Ethiopie
Depuis plus d’un siècle, le système agraire éthiopien connaît des difficultés structurelles considérables. L’Ethiopie est un pays dont l’économie est dominée par le secteur primaire : plus de 80% de la population se trouve en zone rurale et tire ses revenus de la terre. Cependant, la plus grande partie des exploitations agricoles ne parviennent pas à atteindre le seuil de pauvreté. Les inégalités foncières se creusent, faisant ainsi émerger une classe de paysans sans terres, touchant en grande partie les jeunes.
L’accès à la terre et son contrôle a toujours constitué un enjeu primordial dans la construction sociale et politique du pays. Sous l’Ancien régime, la terre a pendant longtemps été utilisée par les dirigeants comme un moyen de fidéliser leur entourage et de consolider leur assise sur l’ensemble du territoire.

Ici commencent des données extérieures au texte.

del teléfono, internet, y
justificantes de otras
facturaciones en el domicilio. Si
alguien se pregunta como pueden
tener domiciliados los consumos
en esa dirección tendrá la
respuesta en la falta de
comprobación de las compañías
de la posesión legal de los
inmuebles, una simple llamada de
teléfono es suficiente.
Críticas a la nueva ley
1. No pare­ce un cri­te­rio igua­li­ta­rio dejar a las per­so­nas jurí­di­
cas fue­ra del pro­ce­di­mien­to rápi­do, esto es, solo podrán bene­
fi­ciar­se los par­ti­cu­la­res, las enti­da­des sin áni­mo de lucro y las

De nombreuses faveurs étaient ainsi accordées à certaines catégories sociales, notamment à l’Eglise, à l’armée et à la noblesse, renforçant ainsi les inégalités sociales et régionales quant à l’accès à la terre.
L’arrivée du régime communiste en 1974 a conduit à d’importants changements dans la gestion foncière. Les réformes agraires visent dans un premier temps la nationalisation des terres, puis leur collectivisation à partir de 1979. Les paysans qui en font la demande peuvent accéder via des associations paysannes à des droits d’usages sur des terres, mais qu’ils ne peuvent ni vendre, ni louer. En l’espace d’un siècle, les bases de la gestion du foncier ont radicalement changé mais la prégnance des différences régionales s’est conservée dans les rapports avec le pouvoir en place. Ce manque d’uniformité territoriale constitue encore aujourd’hui l’un des éléments caractéristiques de la situation foncière en Ethiopie.

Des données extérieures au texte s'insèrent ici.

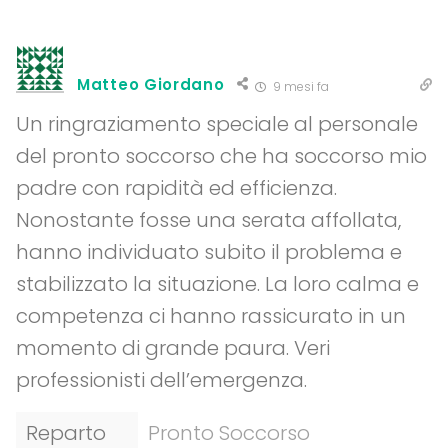
Matteo Giordano
9 mesi fa
Un ringraziamento speciale al personale
del pronto soccorso che ha soccorso mio
padre con rapidità ed efficienza.
Nonostante fosse una serata affollata,
hanno individuato subito il problema e
stabilizzato la situazione. La loro calma e
competenza ci hanno rassicurato in un
momento di grande paura. Veri
professionisti dell’emergenza.
Reparto
Pronto Soccorso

Les régions où les droits des populations sont les plus faibles et où les ressources en eau sont facilement accessibles font également l’objet depuis plusieurs années d’acquisitions massives de terres par des investisseurs étrangers. Ce phénomène se développe sous l’impulsion forte du gouvernement, qui affiche une politique offensive auprès des investisseurs, alors que les conditions d’accès aux terres demeurent peu transparentes, les consultations avec les communautés locales limitées et que les compensations ne sont souvent pas versées.